- Task requirements
Please carry on the forum thread about Uber and self-driving cars, starting right after its last line.

- Document extract
____

# Free cars for 25% or SDC for 100%



## Lee239 (Mar 24, 2017)

Uber has a trillion dollar fleet of cars on the road that they pay nothing for and get 25% of each fare plus the booking fee.

Will the SDC that gets 100K or more miles a year really be profitable for them?

Especially if other companies compete with Uber for SDC taxis?

Is Uber just wasting money on SDC technology?

Also SDC will only be profitable in busy cities. in slow markets like mine when I'm the only ant in the area who makes less than $6 on two rides morning to 5pm they won't be able to spend money on SDC

Also they will have to send SDC out for 5 miles or more to pick up a minimum fare and then repeat that several times a day. 

And what is the car going to do call someone and ask where they are or what will they do when the nav sends you to the wrong pickup spot or a strip mall and will the cars wait or just drive away after 5 minutes to go to another ride?

And the SDC is 100% of the fare minus gas, cost of car. maintenance etc.


----------



## Jermin8r89 (Mar 10, 2016)

Lee239 said:


> Uber has a trillion dollar fleet of cars on the road that they pay nothing for and get 25% of each fare plus the booking fee.

____

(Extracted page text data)
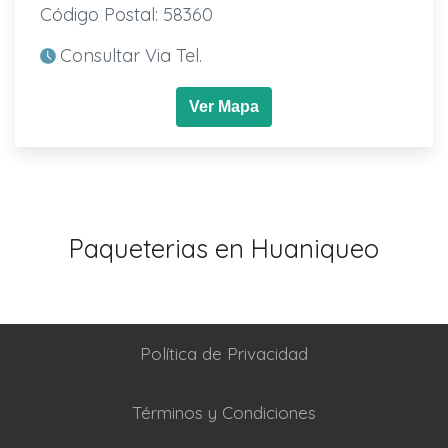
Código Postal: 58360
Consultar Via Tel.
Ver Mapa
Paqueterias en Huaniqueo
Política de Privacidad
Términos y Condiciones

____

- Answer for the task
> 
> Will the SDC that gets 100K or more miles a year really be profitable for them?
> 
> ...


Short term itll be good cuz they would own transportation but everything will be replaced by by AI so no money and they will lose out after a couple years.

I beilve befor everything goes AI ww3 will happen. We have no money so its time to do another war to make material and to bomb nations for oil and precious monerals


----------



## Lee239 (Mar 24, 2017)

Jermin8r89 said:


> Short term itll be good cuz they would own transportation but everything will be replaced by by AI so no money and they will lose out after a couple years.
> 
> I beilve befor everything goes AI ww3 will happen. We have no money so its time to do another war to make material and to bomb nations for oil and precious monerals


When there are no longer jobs there will have to be at least another civil war or global revolt. If they can't provide us with a living wage now for jobs they certainly won't when workers are no longer needed. I always thought it would be cool to live in the future, but it looks bleaker as we get closer.


----------



## Jermin8r89 (Mar 10, 2016)

These are the numbers to pay attention to
*Record 95,102,000 Americans Not in Labor Force*
*http://www.cnsnews.com/news/article...-labor-force-number-grew-18-obama-took-office*



Lee239 said:


> When there are no longer jobs there will have to be at least another civil war or global revolt. If they can't provide us with a living wage now for jobs they certainly won't when workers are no longer needed. I always thought it would be cool to live in the future, but it looks bleaker as we get closer.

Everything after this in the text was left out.